Quando Lior Susan fundou a Eclipse Ventures em 2015, sua tese de digitalizar o mundo físico não era popular no Vale do Silício. “Era a era do software empresarial e SaaS, e me senti bastante solitário nos primeiros anos”, disse Susan no palco de um evento recente do StrictlyVC em São Francisco. Mais de uma década depois, a Eclipse se vê no centro das atenções do mundo da tecnologia.
O investimento de US$ 6,5 milhões da Série A na Cerebras Systems em 2016 abriu caminho para um retorno total de US$ 2,5 bilhões quando a empresa de semicondutores abriu seu capital esta semana. A empresa investiu um total de US$ 147 milhões na Cerebras ao longo do tempo, uma aposta que gerou um retorno de 17 vezes ao preço da oferta pública inicial (IPO) de US$ 185 por ação, de acordo com a Eclipse.

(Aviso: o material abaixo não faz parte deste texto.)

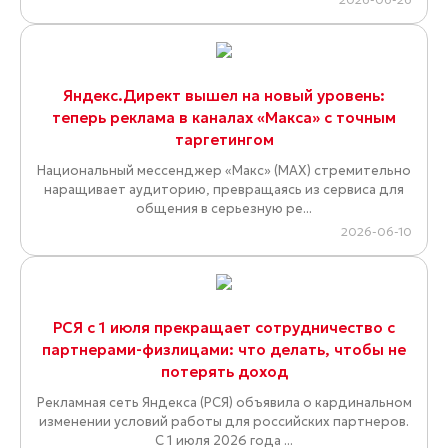
Яндекс.Директ вышел на новый уровень:
теперь реклама в каналах «Макса» с точным
таргетингом
Национальный мессенджер «Макс» (MAX) стремительно
наращивает аудиторию, превращаясь из сервиса для
общения в серьезную ре...
2026-06-10
РСЯ с 1 июля прекращает сотрудничество с
партнерами-физлицами: что делать, чтобы не
потерять доход
Рекламная сеть Яндекса (РСЯ) объявила о кардинальном
изменении условий работы для российских партнеров.
С 1 июля 2026 года ...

Para Susan, o ganho inesperado da Cerebras é apenas o começo da colheita de grandes recompensas de uma crença de longa data de que, como 85% do PIB global está atrelado ao mundo físico, investir em empresas além do software puro pode ser imensamente lucrativo. Os mercados públicos e fundadores de startups parecem estar reconhecendo agora o valor da tecnologia do mundo físico. Susan observou que as ações da TSMC e Micron atingiram recentemente máximas históricas, enquanto um grupo crescente de fundadores de elite está ansioso para construir startups na interseção de hardware e software.

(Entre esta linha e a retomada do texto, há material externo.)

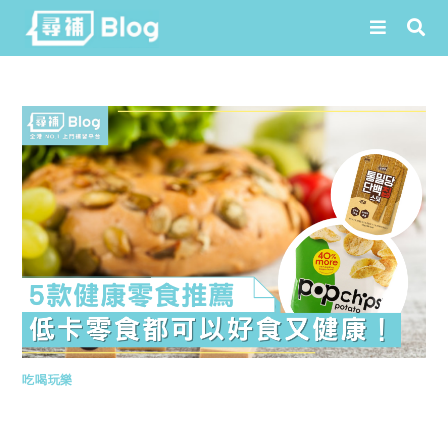
Skip
to
content
吃喝玩樂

“Acho que as pessoas entendem que a verdadeira barreira de proteção (moat) no software desapareceu. Você pode 'vibe code' praticamente tudo o que quiser”, disse ele. Susan ecoou o sentimento do mercado público que, no início deste ano, fez muitas ações de SaaS despencarem, com a crença de que as empresas podem usar o Claude Code da Anthropic ou os modelos mais recentes da OpenAI para criar suas próprias ferramentas de software personalizadas. “O que você não pode fazer com 'vibe code' é fabricar wafers, porque você precisa de máquinas e silício, salas limpas e várias outras coisas”, concluiu Susan.